To our knowledge this is the first investigation of GRS-enhanced risk prediction models for CRC that has assessed both calibration and discrimination. Jeon et al.7 reported that a risk model including both genetic and environmental risk scores had slightly better discrimination than a model including an environmental risk score alone, but they could not assess model calibration. They also estimated individual recommended “starting ages” for screening, which differed by up to 12 years for men and 14 years for women. These estimates depend critically on the calibration of the model: any over- or under-estimation of risk will lead to more extreme variation in recommended starting ages, purely as an artefact of the miscalibration. We found that calibration of model-predicted probabilities deteriorated substantially with the inclusion of the GRS. This could have been due to inclusion of both the GRS and family history in the models, but we found that family history was only weakly associated with the GRS. Further, the GRS itself was miscalibrated, and implied relative risks that vastly overestimated the magnitude of the relative risks observed in our study. This is due to a phenomenon sometimes labelled as the “winner’s curse” or “statistical significance filter”, whereby estimates that surpass some threshold for significance tend to be overestimates of the underlying parameter. Our finding underlines the importance of careful recalibration of those GRSs based on SNPs selected as highly statistically significant in GWAS, and the potential for this to affect the performance of models, which do not assess or correct for it. This is particularly pertinent given that calibration is poorly reported in validation studies of risk prediction models and not commonly reported in GRS investigations, impairing the ability to assess the clinical usefulness of these models.

Although the inclusion of the GRS did not meaningfully improve model discrimination overall, and did not substantially change the predicted probabilities for the vast majority of participants (for example, 95% of participants had a change in probability of less than 0.3% points), provision of genetic information may have some utility in a two-step risk assessment. We found that the proportion of participants whose predicted risk increased or decreased by 0.3% points or more after inclusion of the GRS was much higher among those who had an initial risk of 1% or greater. While these numbers are only for illustration, they demonstrate that the added value of a GRS for risk prediction will be greater if it is applied to those at higher initial risk, rather than an entire population.

As larger studies are conducted more risk loci will likely be discovered, and more complete genetic information can potentially be incorporated into risk models. It is possible that the discrimination will improve beyond that already afforded by established risk models. On the other hand, as study sizes increase they will predominantly identify rare variants or variants that are more weakly associated with risk, so the potential for improvement in genetic prediction with the inclusion of these variants may be limited.

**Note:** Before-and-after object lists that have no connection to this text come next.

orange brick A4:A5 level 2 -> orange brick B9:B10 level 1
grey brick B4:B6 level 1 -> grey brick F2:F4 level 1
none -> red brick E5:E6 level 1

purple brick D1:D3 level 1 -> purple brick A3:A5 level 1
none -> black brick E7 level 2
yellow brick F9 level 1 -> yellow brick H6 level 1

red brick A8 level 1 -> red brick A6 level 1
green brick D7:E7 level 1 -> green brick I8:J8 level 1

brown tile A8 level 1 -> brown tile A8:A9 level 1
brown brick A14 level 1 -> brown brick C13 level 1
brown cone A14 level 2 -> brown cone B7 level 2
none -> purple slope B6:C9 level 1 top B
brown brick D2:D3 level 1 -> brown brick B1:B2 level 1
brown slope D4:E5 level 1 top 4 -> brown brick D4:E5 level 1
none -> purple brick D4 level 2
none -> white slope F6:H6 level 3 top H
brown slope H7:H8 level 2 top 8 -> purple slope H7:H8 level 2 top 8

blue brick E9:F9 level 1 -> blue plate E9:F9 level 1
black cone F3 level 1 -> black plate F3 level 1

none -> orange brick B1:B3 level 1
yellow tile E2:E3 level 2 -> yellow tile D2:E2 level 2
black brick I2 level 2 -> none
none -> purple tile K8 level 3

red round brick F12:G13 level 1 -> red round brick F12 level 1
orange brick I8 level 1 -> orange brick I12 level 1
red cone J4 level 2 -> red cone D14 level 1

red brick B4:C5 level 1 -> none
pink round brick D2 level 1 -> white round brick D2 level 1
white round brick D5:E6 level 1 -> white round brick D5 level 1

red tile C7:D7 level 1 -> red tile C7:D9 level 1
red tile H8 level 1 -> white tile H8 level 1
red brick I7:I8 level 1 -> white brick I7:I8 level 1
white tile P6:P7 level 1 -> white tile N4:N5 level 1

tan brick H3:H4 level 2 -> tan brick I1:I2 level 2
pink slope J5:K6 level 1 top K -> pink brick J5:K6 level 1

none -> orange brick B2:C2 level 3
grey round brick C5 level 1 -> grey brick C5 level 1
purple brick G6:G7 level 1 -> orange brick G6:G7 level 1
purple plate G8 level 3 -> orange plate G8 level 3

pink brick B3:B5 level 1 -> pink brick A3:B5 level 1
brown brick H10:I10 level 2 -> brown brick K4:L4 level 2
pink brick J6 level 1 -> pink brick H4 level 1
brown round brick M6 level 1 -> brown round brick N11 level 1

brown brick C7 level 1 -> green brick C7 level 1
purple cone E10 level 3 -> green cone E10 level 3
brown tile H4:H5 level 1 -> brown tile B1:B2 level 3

In summary, inclusion of a GRS did not improve the performance of two previously validated CRC-risk prediction models. Any practical benefit of using the GRS for CRC prediction is likely to only affect people already predicted to be at high risk based on existing models.

Ethics approval and consent to participate

All participants provided written consent. UK Biobank has approval from the North West Multi-Centre Research Ethics Committee (MREC) and, in Scotland, the Community Health Index Advisory Group (CHIAG).